Kevin O'Day created a nifty little dance for four performers called, appropriately enough, Quartet for IV (and sometimes one, two or three ). Every move in this piece is clean and simple and freely moving. PAB's quartet of Dede Barfield, Christine Cox, David Krensing and Meredith Rainey brought joyful ease to the big loopy swinging moves, and savored the odd quirky bits, like Barfield curling up on Krensing's knee like a fragile bird needing protection. Barfield often gets mentally pigeonholed as a white tutu ballerina, but she moved beautifully in this modern dance.

What happened to Jaybird Lounge? This dance was created for Pennsylvania Ballet two years ago by San Francisco Ballet's Val Caniparoli. When the dance premiered, it was a knockout and got standing ovations. What was the dance that PAB presented last weekend masquerading under the same title?

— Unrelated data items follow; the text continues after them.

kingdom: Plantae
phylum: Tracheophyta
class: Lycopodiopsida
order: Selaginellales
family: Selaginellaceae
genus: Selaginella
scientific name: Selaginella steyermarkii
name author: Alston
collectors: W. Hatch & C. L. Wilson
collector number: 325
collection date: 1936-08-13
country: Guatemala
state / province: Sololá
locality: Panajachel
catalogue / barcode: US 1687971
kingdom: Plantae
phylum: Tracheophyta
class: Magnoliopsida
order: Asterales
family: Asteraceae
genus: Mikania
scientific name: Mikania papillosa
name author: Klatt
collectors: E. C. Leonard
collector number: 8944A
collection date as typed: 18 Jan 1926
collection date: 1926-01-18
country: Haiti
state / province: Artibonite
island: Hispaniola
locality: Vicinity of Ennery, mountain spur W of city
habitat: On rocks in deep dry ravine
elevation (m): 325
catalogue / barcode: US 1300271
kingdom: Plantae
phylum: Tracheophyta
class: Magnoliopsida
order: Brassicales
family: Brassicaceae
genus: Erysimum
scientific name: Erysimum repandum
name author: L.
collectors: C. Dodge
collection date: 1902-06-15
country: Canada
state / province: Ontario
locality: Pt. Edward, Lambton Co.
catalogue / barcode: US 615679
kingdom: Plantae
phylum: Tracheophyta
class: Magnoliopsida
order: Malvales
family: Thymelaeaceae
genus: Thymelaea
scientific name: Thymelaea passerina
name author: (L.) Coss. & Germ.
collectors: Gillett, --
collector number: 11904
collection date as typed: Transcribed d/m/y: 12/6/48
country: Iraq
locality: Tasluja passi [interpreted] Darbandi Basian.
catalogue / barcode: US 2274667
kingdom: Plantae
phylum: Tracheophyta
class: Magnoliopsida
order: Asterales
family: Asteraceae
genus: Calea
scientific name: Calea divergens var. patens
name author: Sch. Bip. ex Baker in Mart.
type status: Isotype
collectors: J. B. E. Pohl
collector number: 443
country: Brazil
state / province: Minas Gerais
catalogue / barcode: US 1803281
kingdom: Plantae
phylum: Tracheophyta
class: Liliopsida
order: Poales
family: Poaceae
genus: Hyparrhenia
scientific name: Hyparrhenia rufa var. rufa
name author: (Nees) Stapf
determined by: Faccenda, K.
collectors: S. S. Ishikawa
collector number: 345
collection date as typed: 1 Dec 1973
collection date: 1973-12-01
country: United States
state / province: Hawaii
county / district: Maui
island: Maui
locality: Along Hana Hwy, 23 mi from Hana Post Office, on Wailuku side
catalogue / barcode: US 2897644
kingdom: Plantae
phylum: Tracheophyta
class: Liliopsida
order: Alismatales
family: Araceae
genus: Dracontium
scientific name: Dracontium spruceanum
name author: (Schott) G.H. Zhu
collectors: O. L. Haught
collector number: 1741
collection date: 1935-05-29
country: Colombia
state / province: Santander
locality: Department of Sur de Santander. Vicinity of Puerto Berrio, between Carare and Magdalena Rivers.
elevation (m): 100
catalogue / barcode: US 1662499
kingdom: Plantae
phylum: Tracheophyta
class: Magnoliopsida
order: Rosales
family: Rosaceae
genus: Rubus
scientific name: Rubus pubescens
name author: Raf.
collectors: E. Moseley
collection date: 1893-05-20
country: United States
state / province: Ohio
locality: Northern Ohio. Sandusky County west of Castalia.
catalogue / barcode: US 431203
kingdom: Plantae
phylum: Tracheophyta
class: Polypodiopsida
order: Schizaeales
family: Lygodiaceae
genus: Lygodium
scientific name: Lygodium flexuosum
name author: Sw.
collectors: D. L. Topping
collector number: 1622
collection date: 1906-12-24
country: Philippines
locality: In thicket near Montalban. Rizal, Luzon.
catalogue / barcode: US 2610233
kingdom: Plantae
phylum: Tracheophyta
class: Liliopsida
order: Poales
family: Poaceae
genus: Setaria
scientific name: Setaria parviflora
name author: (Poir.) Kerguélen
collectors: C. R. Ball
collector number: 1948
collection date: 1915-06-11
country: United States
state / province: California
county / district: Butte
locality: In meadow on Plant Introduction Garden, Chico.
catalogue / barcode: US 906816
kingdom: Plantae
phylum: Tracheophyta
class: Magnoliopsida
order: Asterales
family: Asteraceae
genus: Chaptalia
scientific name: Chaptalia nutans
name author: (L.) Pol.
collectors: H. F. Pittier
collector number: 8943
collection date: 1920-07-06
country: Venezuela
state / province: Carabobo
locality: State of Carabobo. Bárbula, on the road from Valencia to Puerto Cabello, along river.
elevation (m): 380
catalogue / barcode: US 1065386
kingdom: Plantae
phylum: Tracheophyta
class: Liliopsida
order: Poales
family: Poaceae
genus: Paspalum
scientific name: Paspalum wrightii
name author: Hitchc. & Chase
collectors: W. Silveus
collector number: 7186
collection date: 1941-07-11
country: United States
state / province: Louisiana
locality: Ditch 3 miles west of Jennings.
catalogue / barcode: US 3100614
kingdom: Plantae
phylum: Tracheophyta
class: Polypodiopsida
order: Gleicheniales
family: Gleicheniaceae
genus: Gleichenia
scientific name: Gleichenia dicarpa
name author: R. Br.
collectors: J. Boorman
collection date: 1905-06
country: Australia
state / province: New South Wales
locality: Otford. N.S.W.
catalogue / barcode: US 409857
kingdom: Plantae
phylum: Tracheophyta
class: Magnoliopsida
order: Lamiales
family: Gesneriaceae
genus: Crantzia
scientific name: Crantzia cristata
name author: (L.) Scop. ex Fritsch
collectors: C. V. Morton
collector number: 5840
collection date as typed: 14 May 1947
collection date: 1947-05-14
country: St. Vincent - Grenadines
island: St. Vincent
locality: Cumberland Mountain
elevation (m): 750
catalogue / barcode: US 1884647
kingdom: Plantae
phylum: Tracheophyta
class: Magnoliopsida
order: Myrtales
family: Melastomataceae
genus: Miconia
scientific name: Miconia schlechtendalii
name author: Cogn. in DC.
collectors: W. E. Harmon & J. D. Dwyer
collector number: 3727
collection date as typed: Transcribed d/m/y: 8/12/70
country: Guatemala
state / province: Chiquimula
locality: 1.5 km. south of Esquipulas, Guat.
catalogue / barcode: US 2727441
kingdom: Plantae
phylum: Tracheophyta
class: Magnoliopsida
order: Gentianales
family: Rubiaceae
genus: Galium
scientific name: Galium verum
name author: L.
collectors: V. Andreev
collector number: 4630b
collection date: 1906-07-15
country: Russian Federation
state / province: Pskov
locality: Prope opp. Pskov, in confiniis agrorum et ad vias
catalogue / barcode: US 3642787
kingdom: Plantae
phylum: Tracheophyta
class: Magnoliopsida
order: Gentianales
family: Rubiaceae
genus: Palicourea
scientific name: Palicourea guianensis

The brilliant Uri Caine's musical deconstruction of Bach sounded weak, the stage was so dark most of the time it was hard to see the dancers. The sense of zip, excitement and physical challenge was gone. In fact, some of the really fancy virtuoso stuff was either absent or performed in the dark and not seen. Bring back the real Jaybird please. As the person behind me said, "What was that?"